--- The records ---
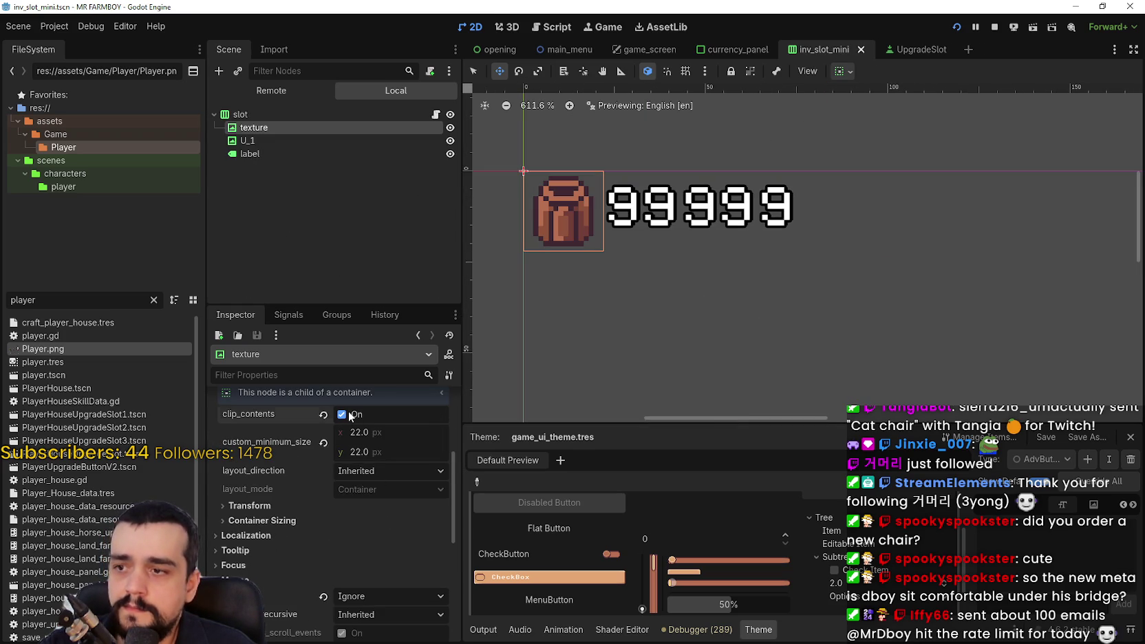
double_click(350, 416)
scroll(324, 554, down, 1)
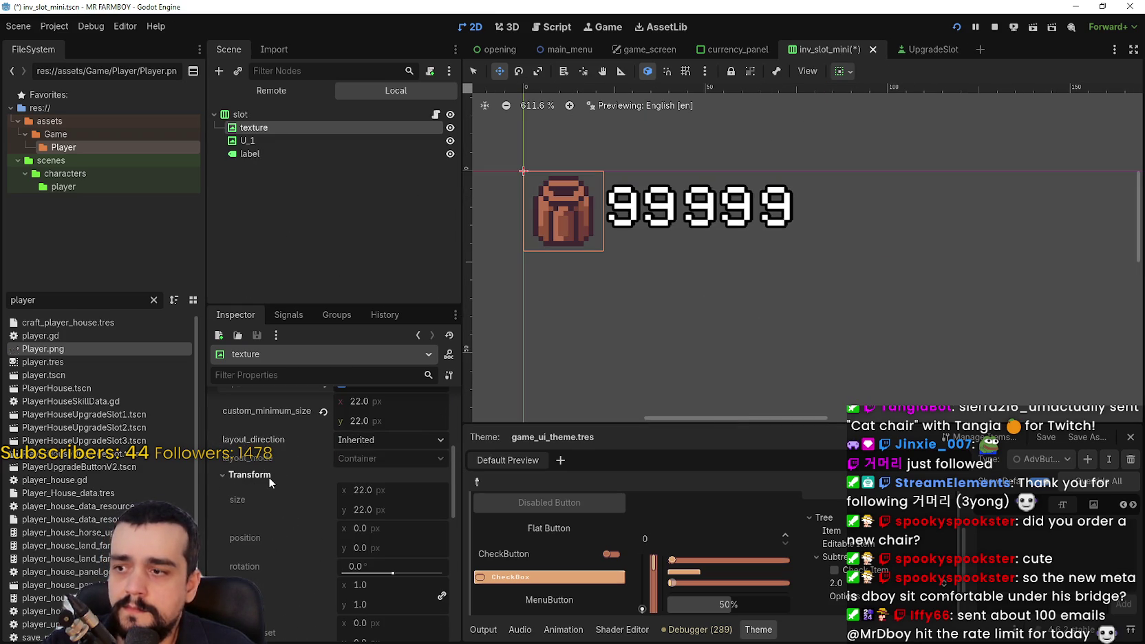
key(ctrl+s)
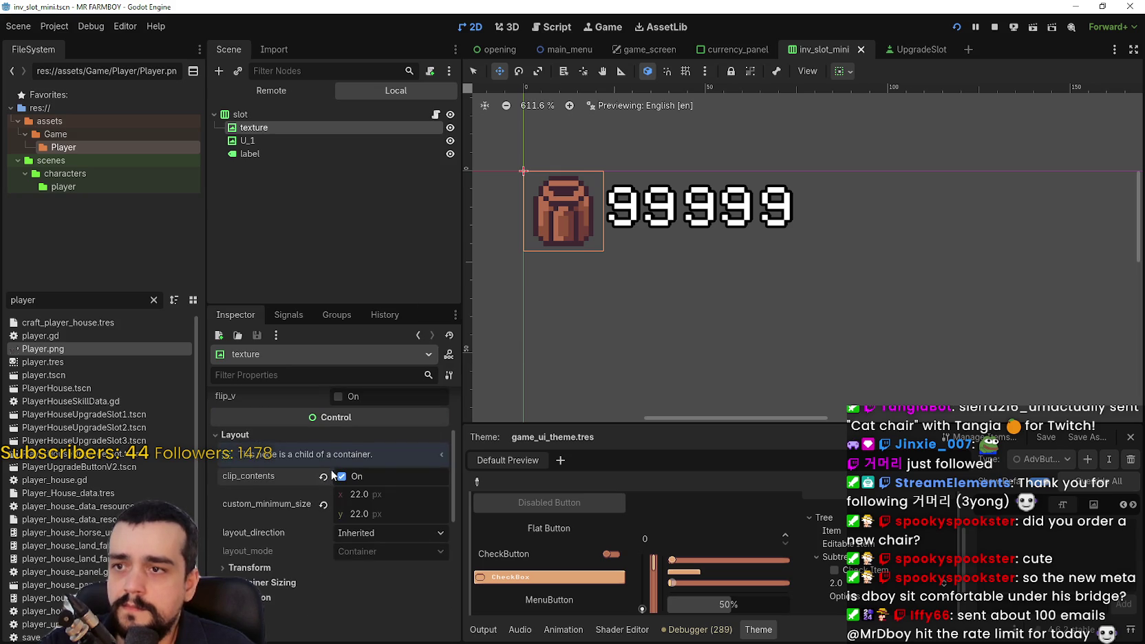
Select the U_1 and texture nodes, then move through the UpgradeSlot and currency_panel scenes to game_screen.
click(318, 140)
click(309, 131)
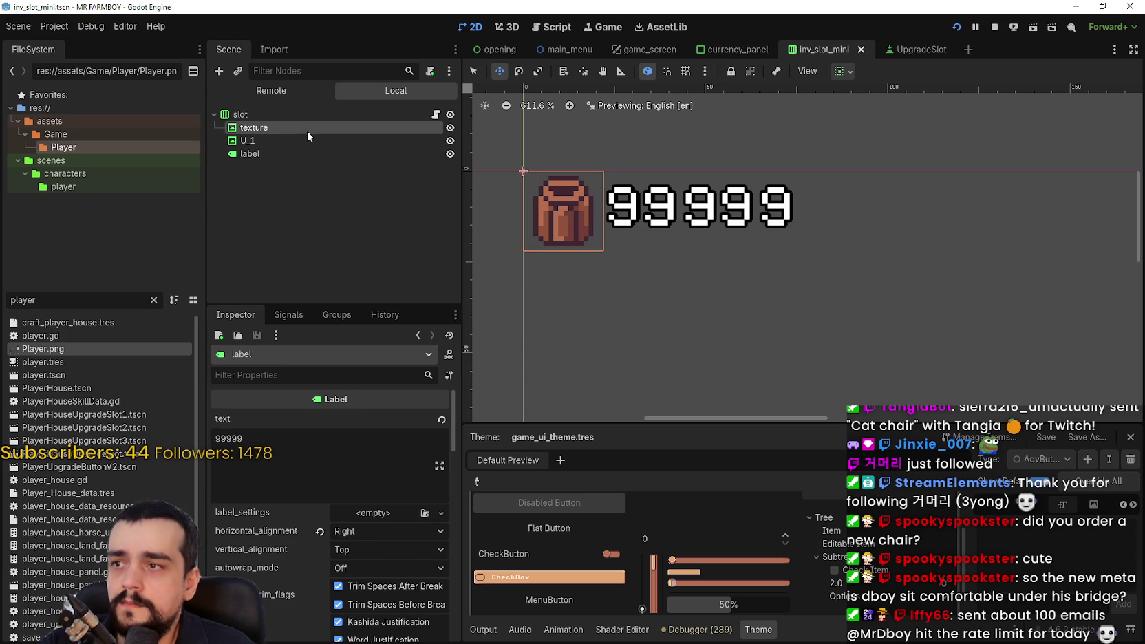
click(921, 48)
click(709, 50)
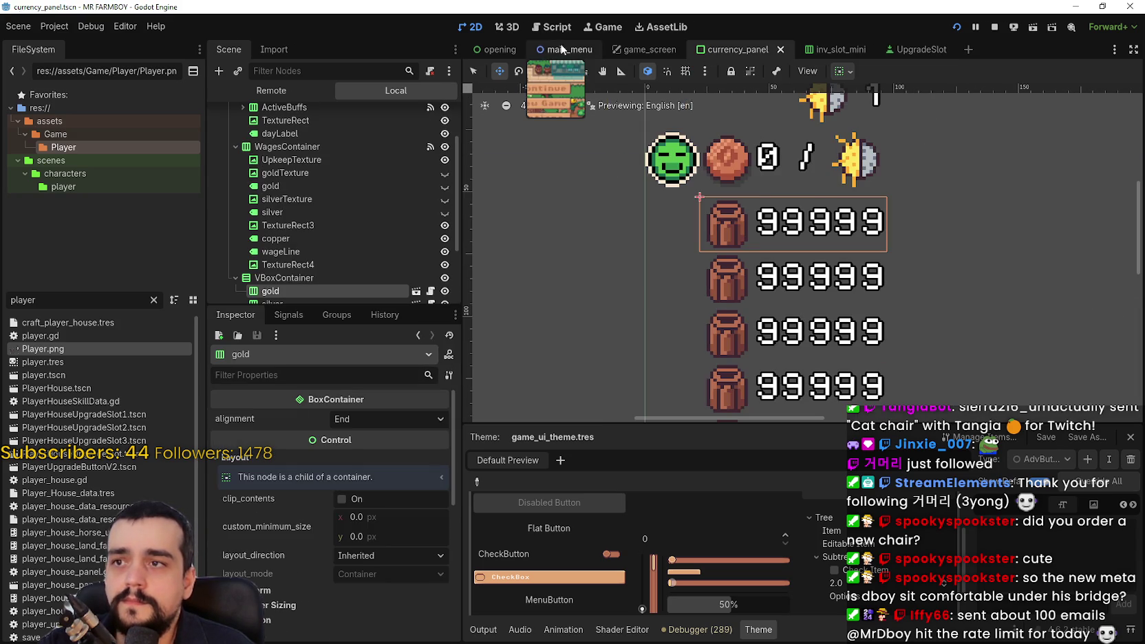
click(633, 49)
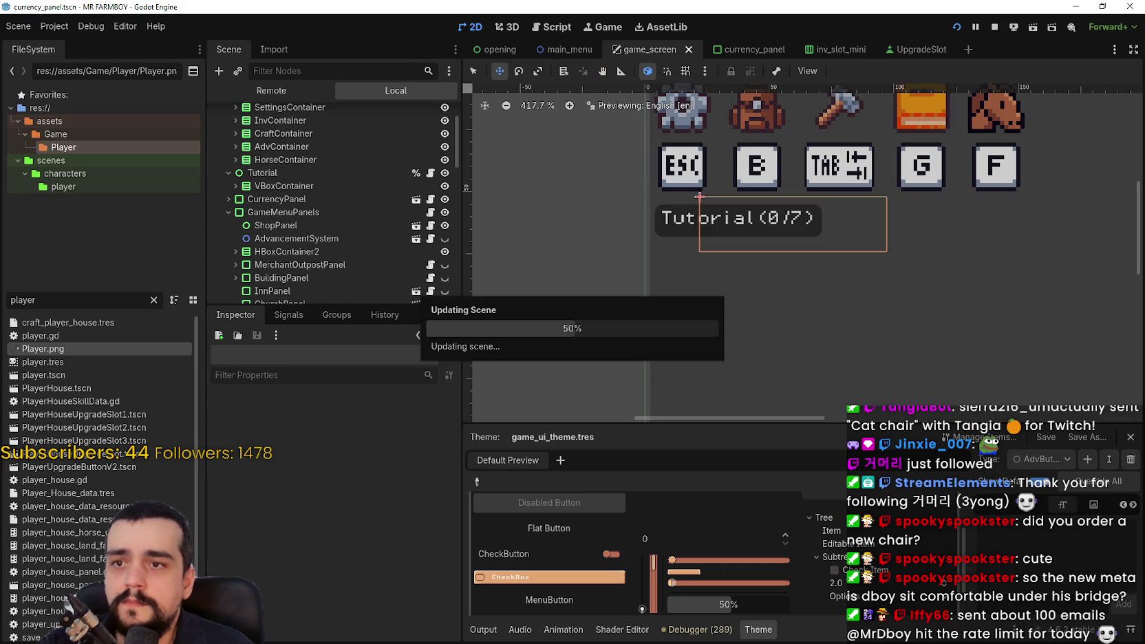
In the running game, check the Merchant Seller panel and open then close the inventory with B.
key(alt+Tab)
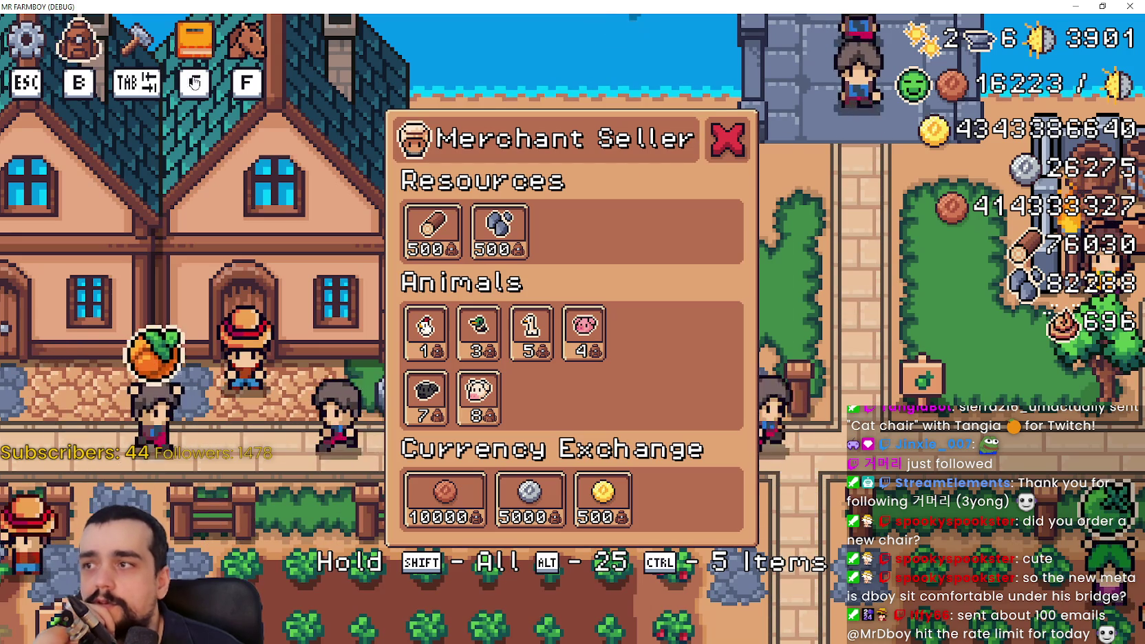
key(b)
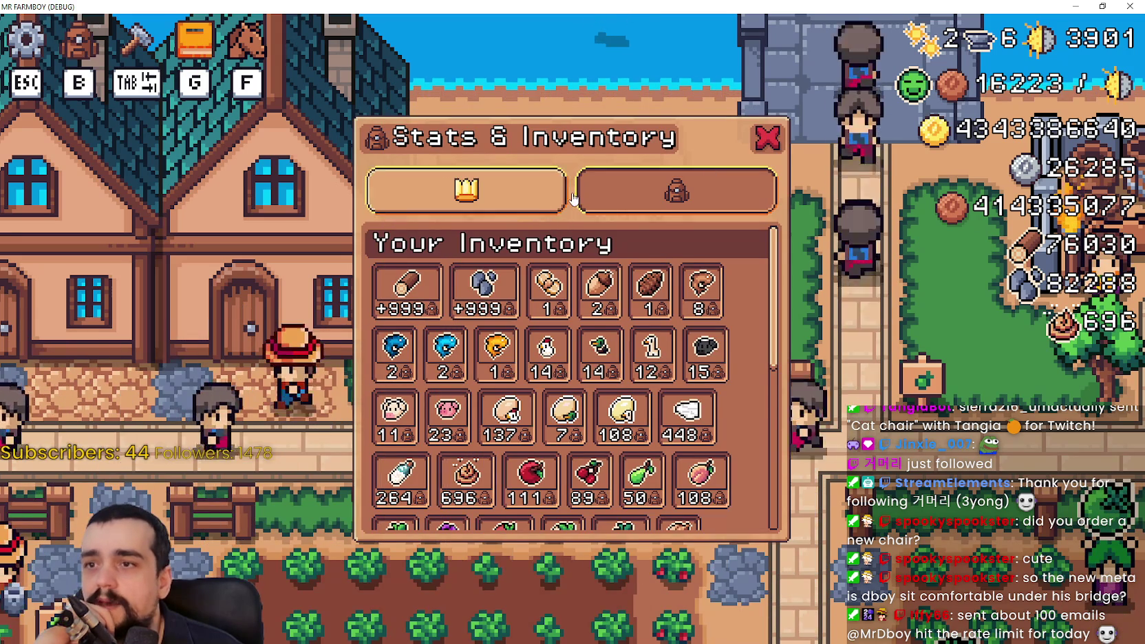
scroll(656, 406, down, 3)
scroll(647, 358, down, 3)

--- What to produce ---
Everything in the entries above must be output again exactly, except the pictures.

--- Answer below ---
double_click(350, 416)
scroll(324, 554, down, 1)
key(ctrl+s)
Select the U_1 and texture nodes, then move through the UpgradeSlot and currency_panel scenes to game_screen.
click(318, 140)
click(309, 131)
click(921, 48)
click(709, 50)
click(633, 49)
In the running game, check the Merchant Seller panel and open then close the inventory with B.
key(alt+Tab)
key(b)
scroll(656, 406, down, 3)
scroll(647, 358, down, 3)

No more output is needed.